GPUOpen-LibrariesAndSDKs / AMF

The Advanced Media Framework (AMF) SDK provides developers with optimal access to AMD devices for multimedia processing
Other
608 stars 152 forks source link

[Question] How 'low-latency-mode' affect encoding latency? #500

Closed MemeTao closed 1 month ago

MemeTao commented 1 month ago

In following two case, encoding latency will be totally different(both of them are set low-latency mode): case 1:

// Continuous submit frame
setProperty(low-latency-mode, true);
setProperty(query-timeout, 50);
while (true) {
    auto t1 = cur_time();
    submitFrame();
    queryOutput();
    auto t2 = cur_time();
    auto took_ms = t2 - t1;   **// 1080P will took 4ms on my pc;**
}

case2:

// submit frame every 16ms;
setProperty(low-latency-mode, true);
setProperty(query-timeout, 50);
while (true) {
    auto t1 = cur_time();
    submitFrame();
    queryOutput();
    auto t2 = cur_time();
    auto took_ms = t2 - t1;   **// 1080P will took 12ms on my pc;**
    sleep(16 - took_ms);
}

Both of them are low-latency mode, why the encoding latency totally different.

It can be reproduced by 'EncoderLatency' example.

MikhailAMD commented 1 month ago

Hard to tell without actual code but few random thoughts:

MemeTao commented 1 month ago

Hard to tell without actual code but few random thoughts:

* setting timeout property is static, meaning it should be done before Init() call or no effect

* Precision of Windows Sleep function or similar waits on events is very inaccurate - could be increased, see AMF samples

* The sleep time may be negative

* What is your method of getting time from accuracy perspective?

* Why don't you measure time you actually spent in sleep the same way as you measure encode time?

* What do you submit? Do you have any GPU operation other than encoder? If so, adding sleep may change clocks caused by power management on GFX or Compute queue

* If you have PDBs and record GPUVEW ETL log, you can see stacks and why you have the difference.

Thanks for such a detailed answer. I was wrong. The real problem is that low latency mode is not set.

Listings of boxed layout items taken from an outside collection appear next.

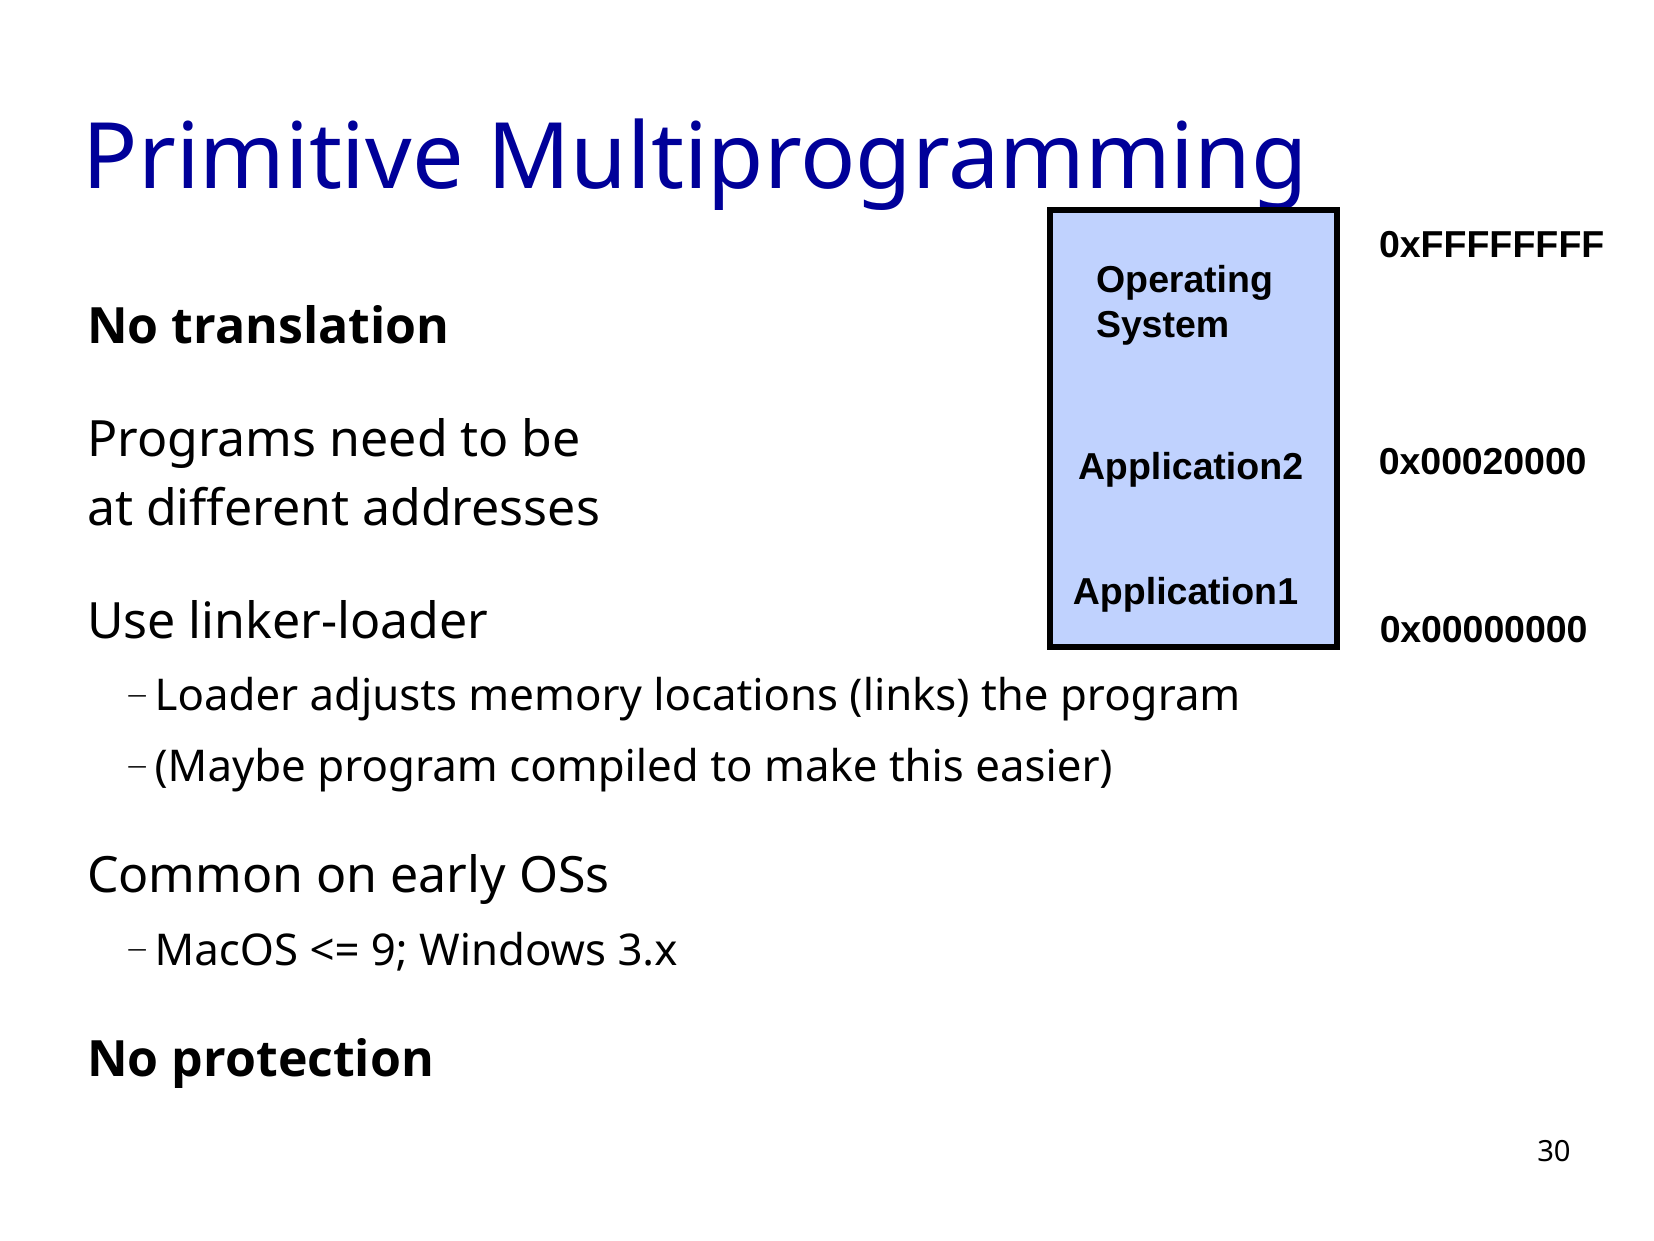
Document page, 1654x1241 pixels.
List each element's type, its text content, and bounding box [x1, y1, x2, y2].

list No translation Programs need to be at different addresses Use linker-loader Loader adjusts memory locations (links) the program (Maybe program compiled to make this easier) Common on early OSs MacOS <= 9; Windows 3.x No protection [60, 290, 1571, 1096]
text_box [1049, 209, 1338, 648]
text_box Operating System [1081, 247, 1289, 353]
text_box 0xFFFFFFFF [1364, 212, 1620, 272]
text_box Application1 [1058, 559, 1314, 620]
title Primitive Multiprogramming [82, 49, 1571, 257]
text_box 0x00020000 [1364, 430, 1602, 490]
text_box 0x00000000 [1365, 597, 1603, 658]
text_box Application2 [1063, 434, 1319, 495]
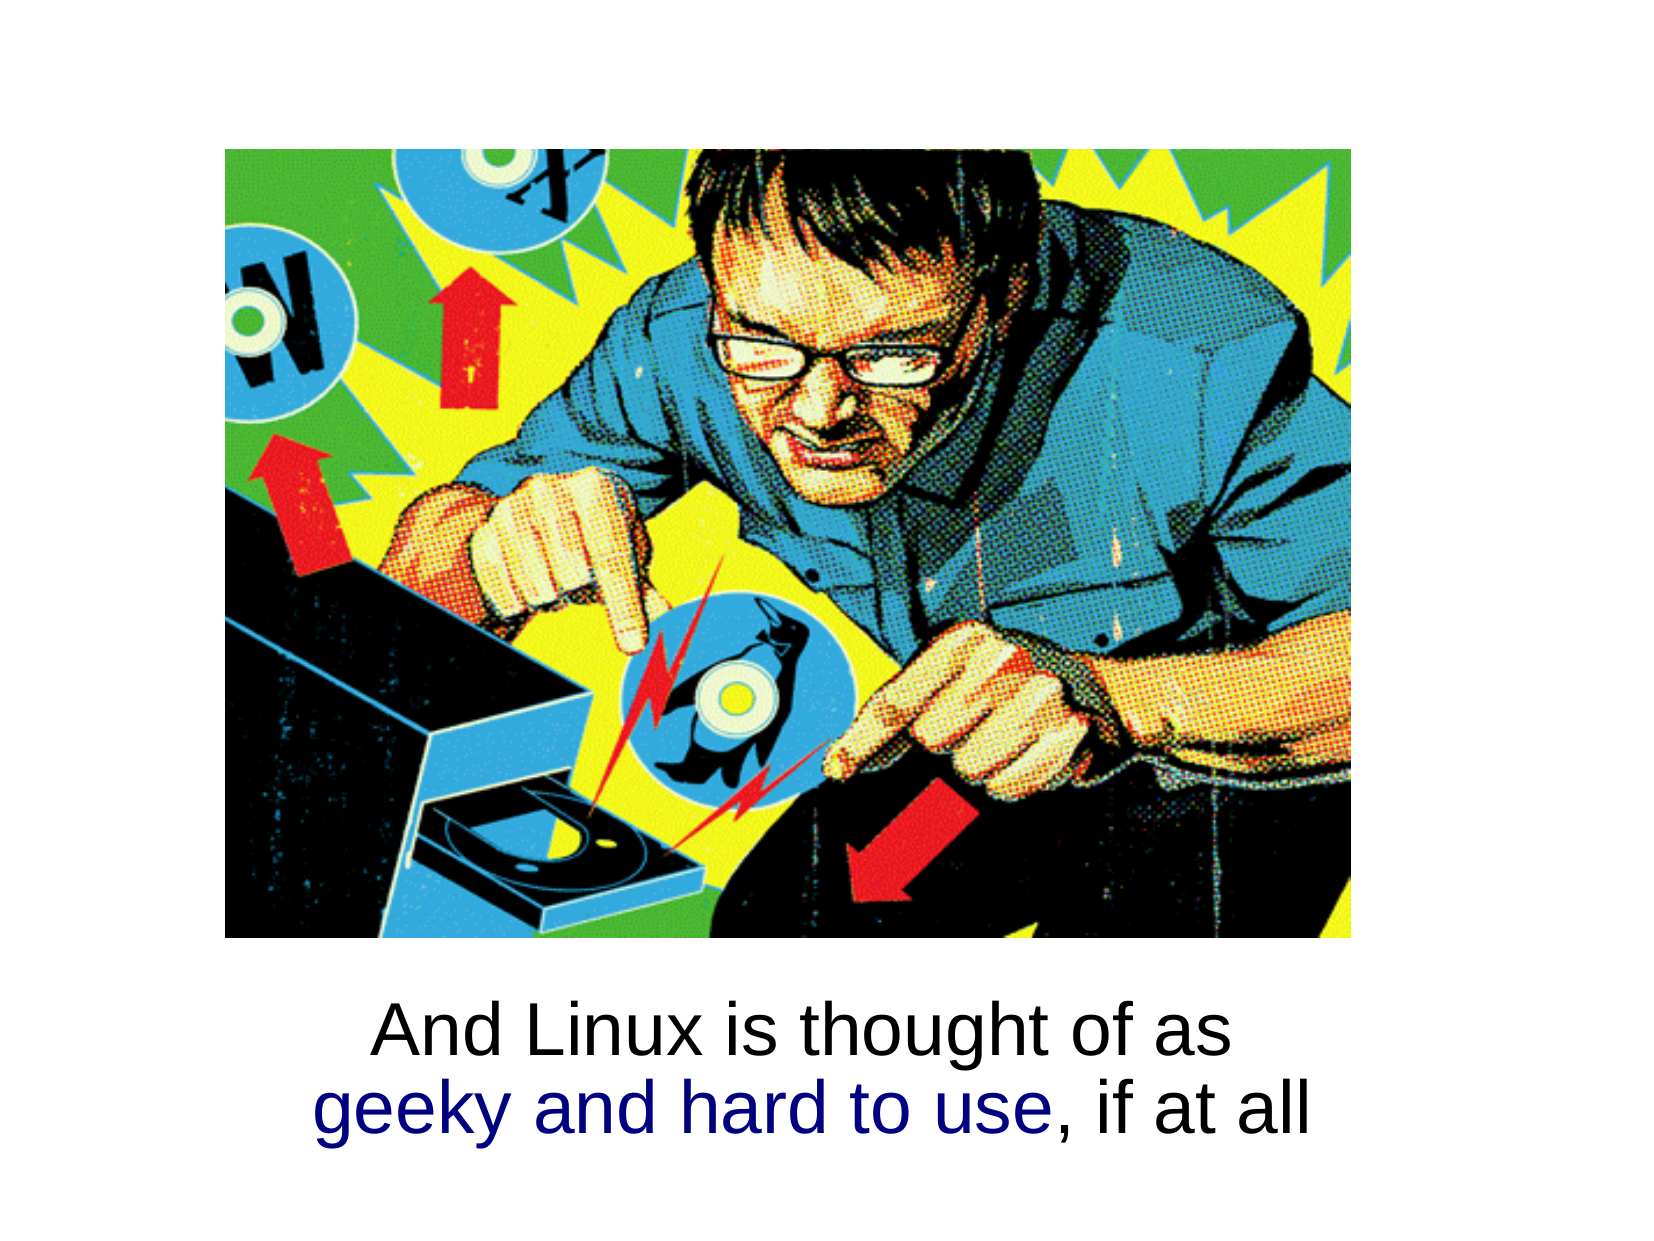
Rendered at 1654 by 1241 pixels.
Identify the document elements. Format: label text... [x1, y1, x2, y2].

title And Linux is thought of as geeky and hard to use, if at all [49, 975, 1576, 1168]
picture [225, 149, 1351, 938]
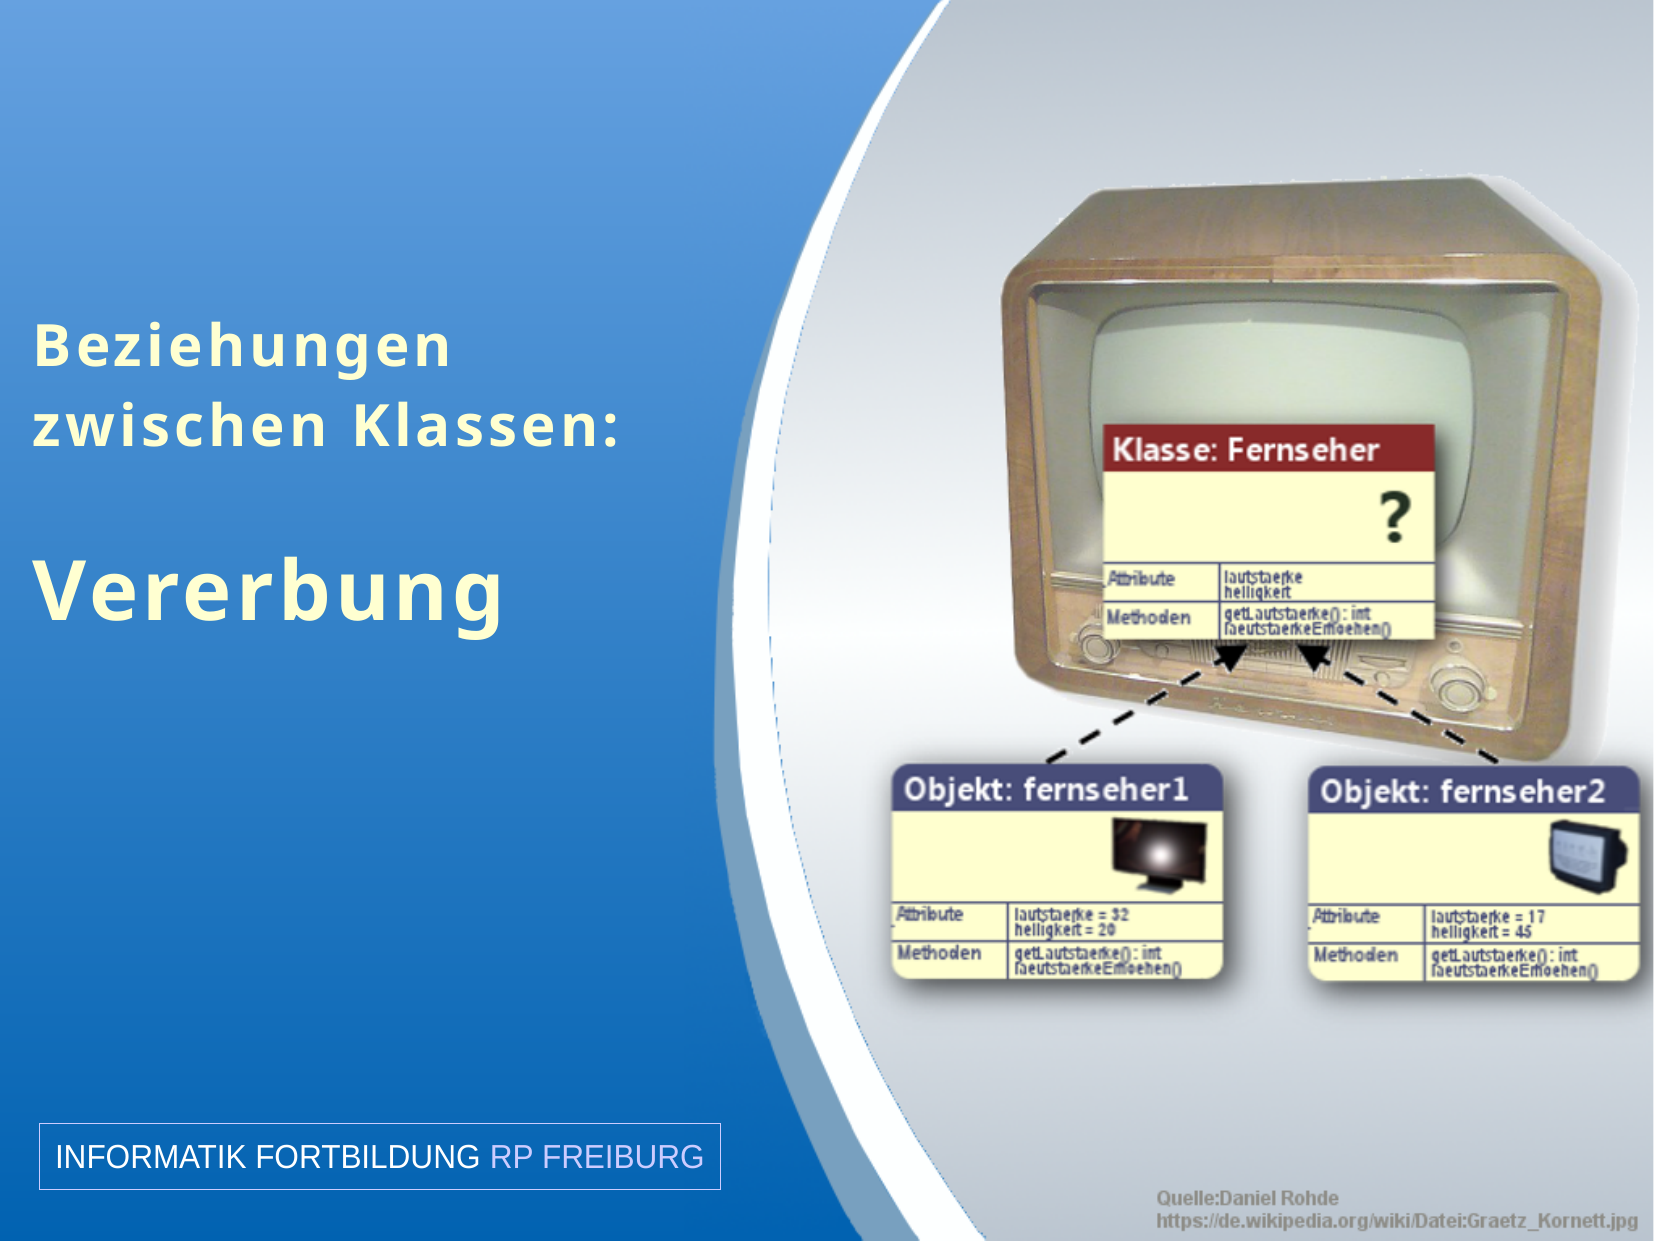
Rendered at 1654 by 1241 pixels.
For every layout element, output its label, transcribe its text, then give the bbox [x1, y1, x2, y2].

picture [684, 0, 1654, 1241]
text_box [0, 0, 684, 1241]
text_box INFORMATIK FORTBILDUNG RP FREIBURG [39, 1123, 721, 1190]
text_box Beziehungen zwischen Klassen: Vererbung [18, 297, 821, 614]
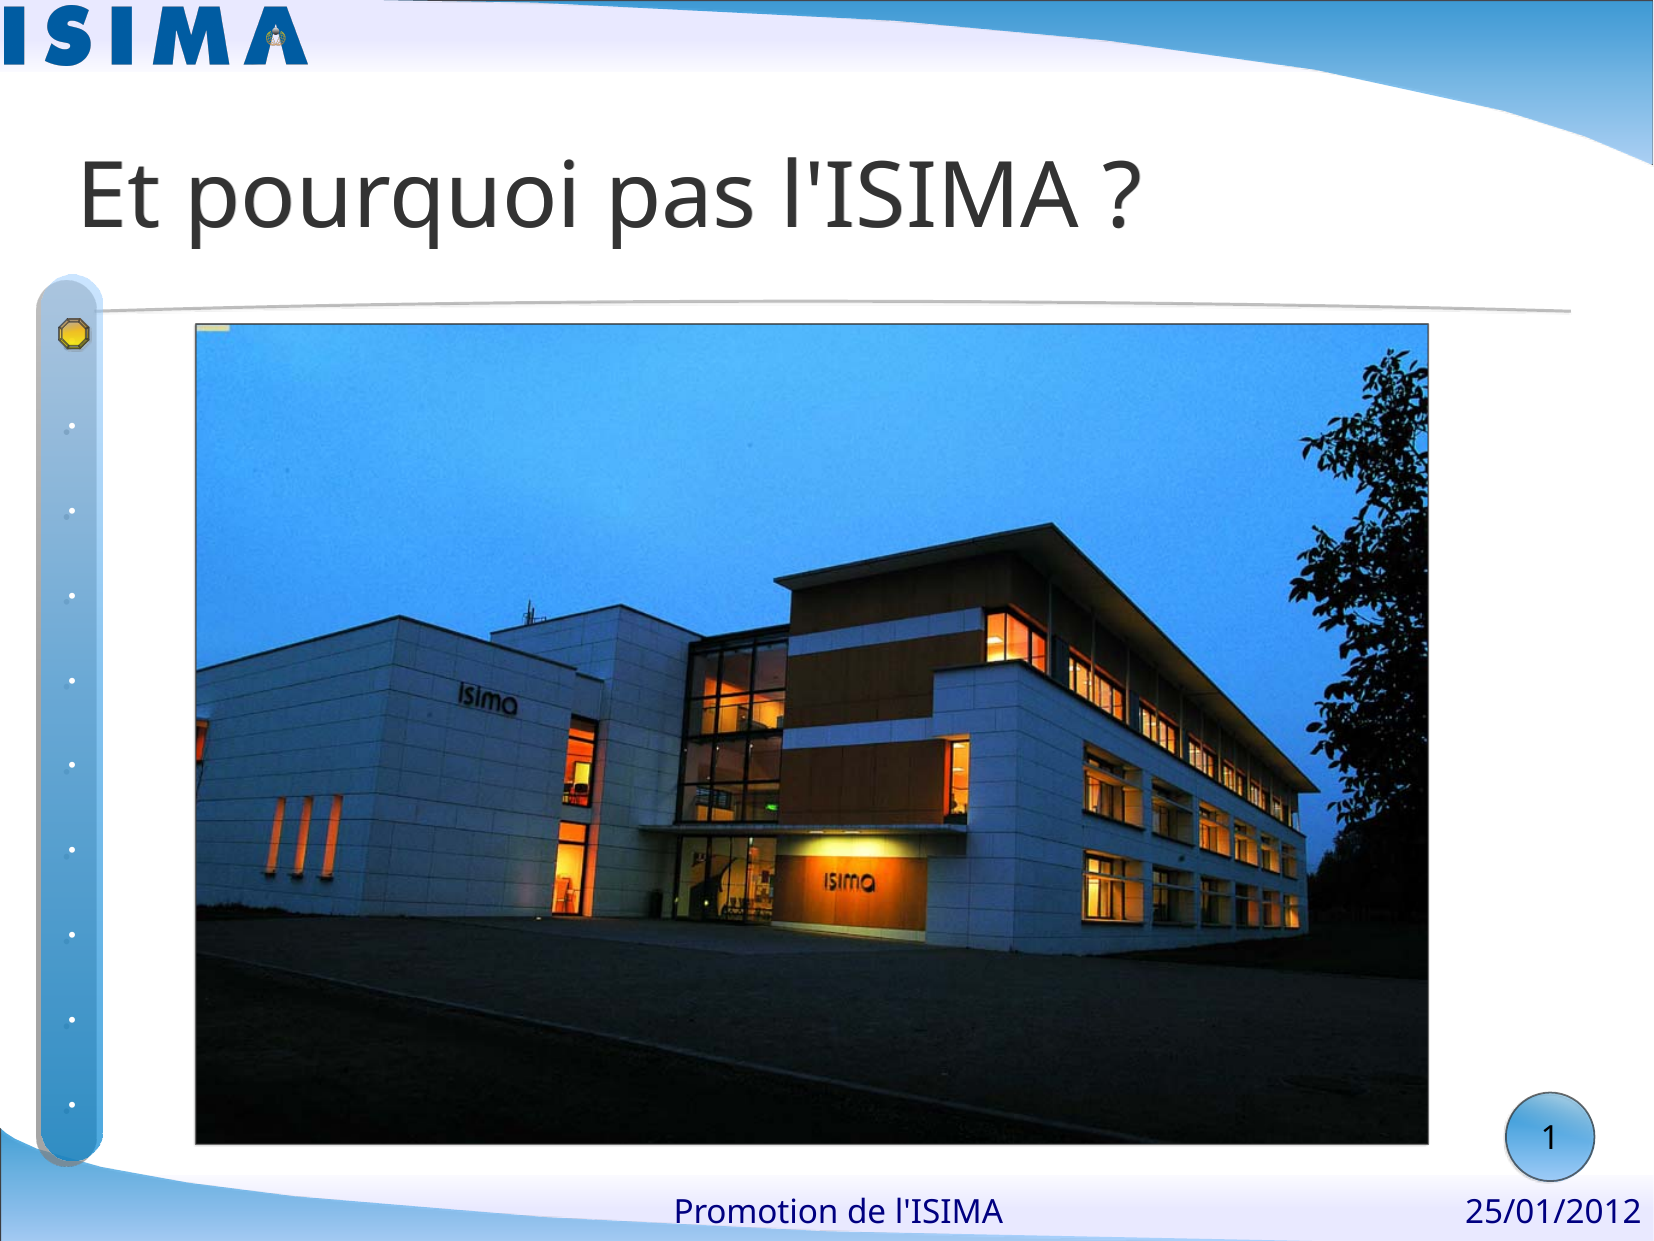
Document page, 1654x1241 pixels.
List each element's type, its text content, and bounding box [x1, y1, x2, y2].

case 1 (no latency-mode, no sleep):

res = encoder->SetProperty(AMF_VIDEO_ENCODER_LOWLATENCY_MODE, false);

image

case 2(no latency-mode, sleep):

res = encoder->SetProperty(AMF_VIDEO_ENCODER_LOWLATENCY_MODE, false);
//..
amf_sleep(16);

image

This problem can reproduced from here: https://github.com/GPUOpen-LibrariesAndSDKs/AMF/pull/501

I will see gpu-view for more details later (Study now)

MikhailAMD commented 1 month ago

But in this case seem situation is clear: if low latency parameter is false and you insert sleep after encoding, GPU power management sees that jobs submissions are spaced in time and will reduce VCN clocks and encoding will be longer, so latency increases. The main reason for adding low latency parameters is to force clocks to stay high and keep latency low.

MemeTao commented 1 month ago

But in this case seem situation is clear: if low latency parameter is false and you insert sleep after encoding, GPU power management sees that jobs submissions are spaced in time and will reduce VCN clocks and encoding will be longer, so latency increases. The main reason for adding low latency parameters is to force clocks to stay high and keep latency low.

Thanks for answer. “GPU power management” and "VCN clocks" is really new thing for me, I'll learn it right away. By the way, I found that encoding latency will very large when 3D Game running in the foreground. Is there any d3d api or something to increase gpu priority for app (just for capturing desktop and encoding) when 3d game running(take almost 100% gpu 3D resources).

MikhailAMD commented 1 month ago

Yes, game can interfere with some graphic jobs but not with encoder. To avoid this in the sample, use "-prerender" parameter as in this sample graphics is used for preparation of inputs only. Though, if your GPU/APU doesn't have ability to accept RGBA directly for encoding, the encoder will use shader based color converter. Also note, that in real use case for game streaming there is pacing of streamed frames to a certain framerate. Use "-framerate" or "-hevcframerate" parameter in the sample to emulate it. All this can be investigated in GPUVIEW.